Work request » Copy out word for word the part of the records below that starts with the line containing "What is the maximum value shown in the chart?" and runs through the last of the records. Leave out the pictures.

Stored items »
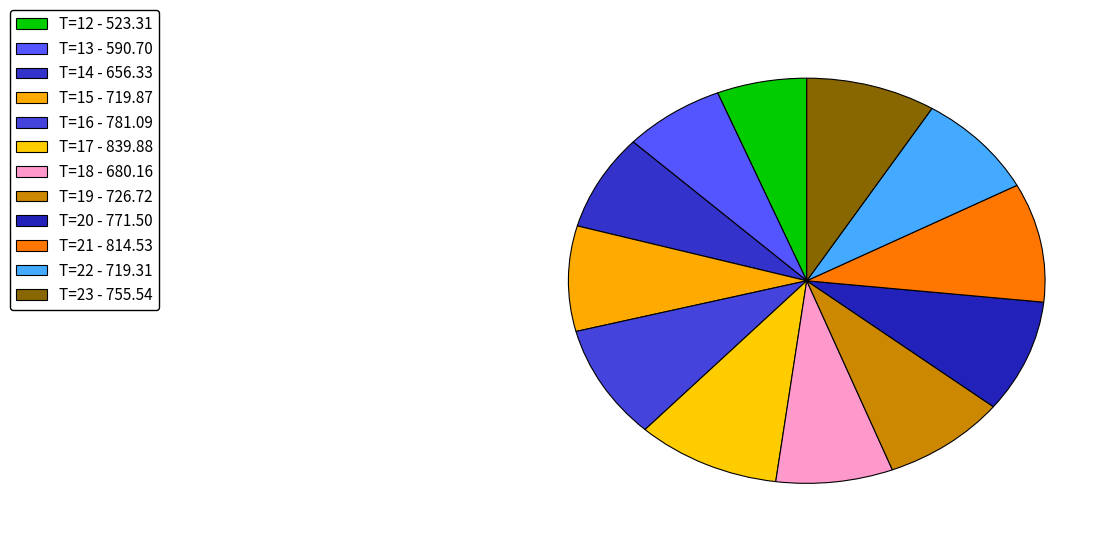

How many slices are in this pie chart?

12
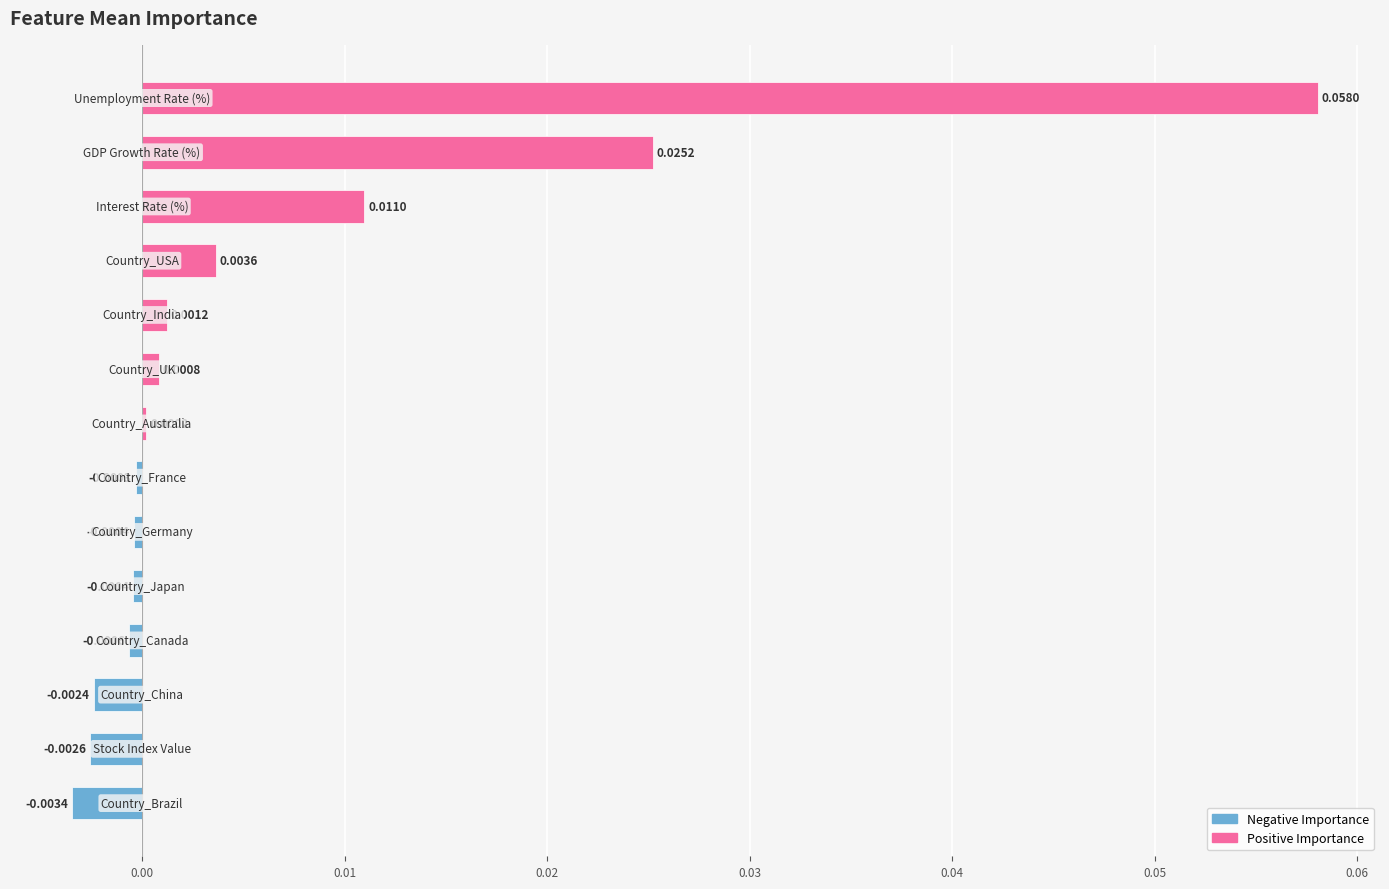

How many bars are there in total?

14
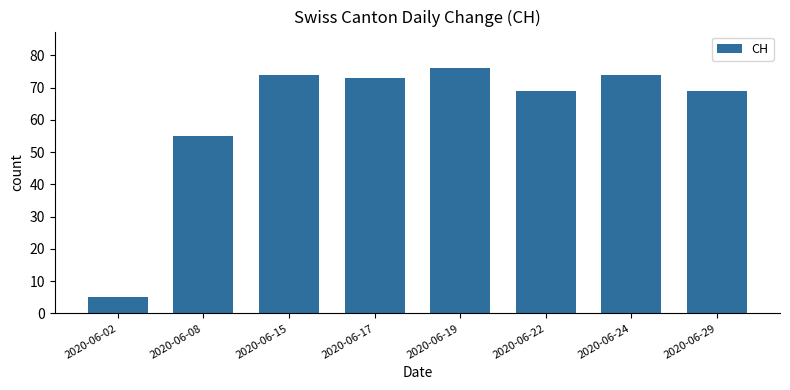

Where does the data first go above 73?

2020-06-15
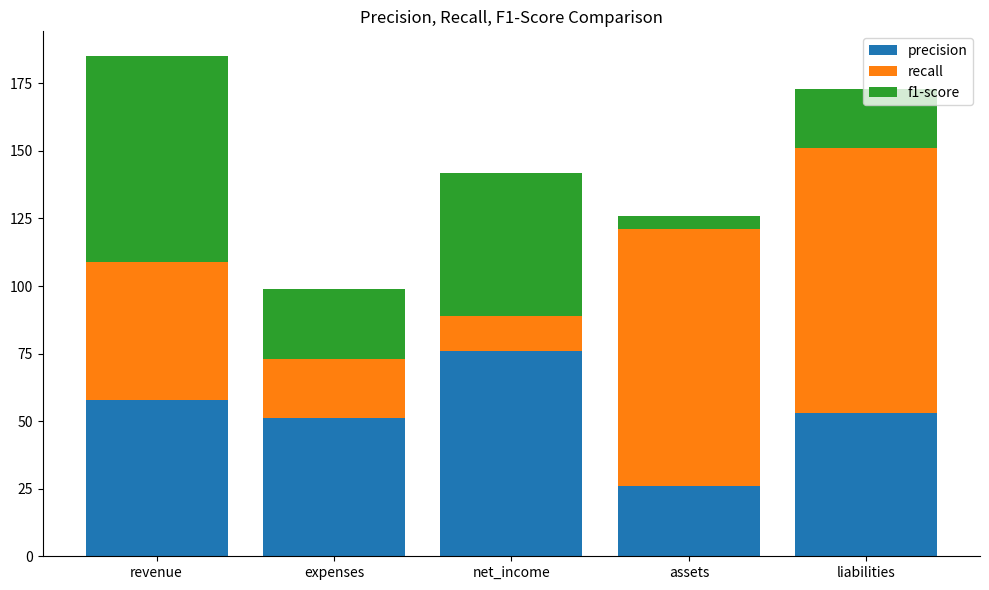

What is the approximate value of precision at liabilities?

53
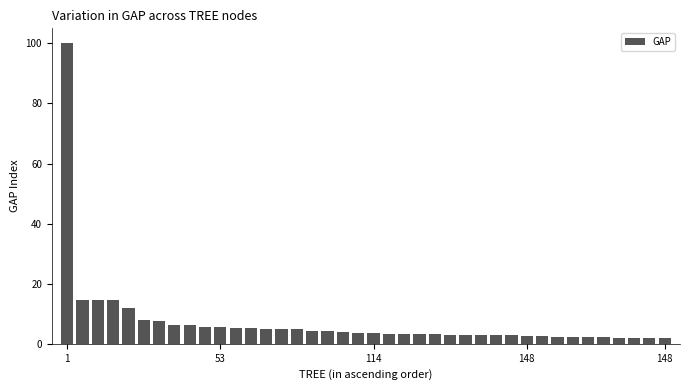

What is the maximum value shown in the chart?

100.0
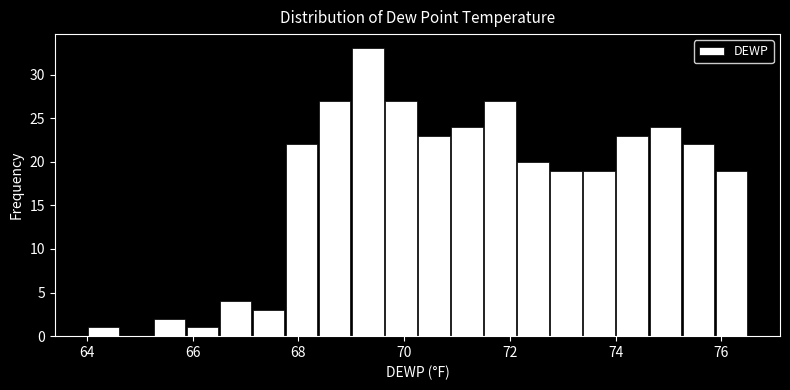

Read against the x-axis, roughly where is the centre of the tallest bar?

69.4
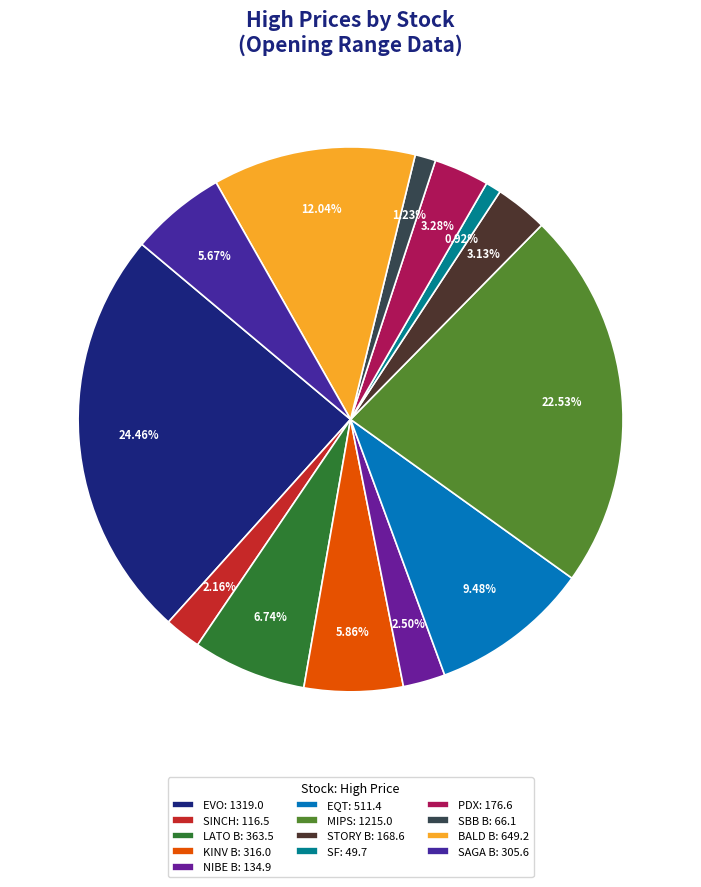

How many segments does this pie chart have?

13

Task result »
What is the maximum value shown in the chart?

100.0

Read against the x-axis, roughly where is the centre of the tallest bar?

69.4

How many segments does this pie chart have?

13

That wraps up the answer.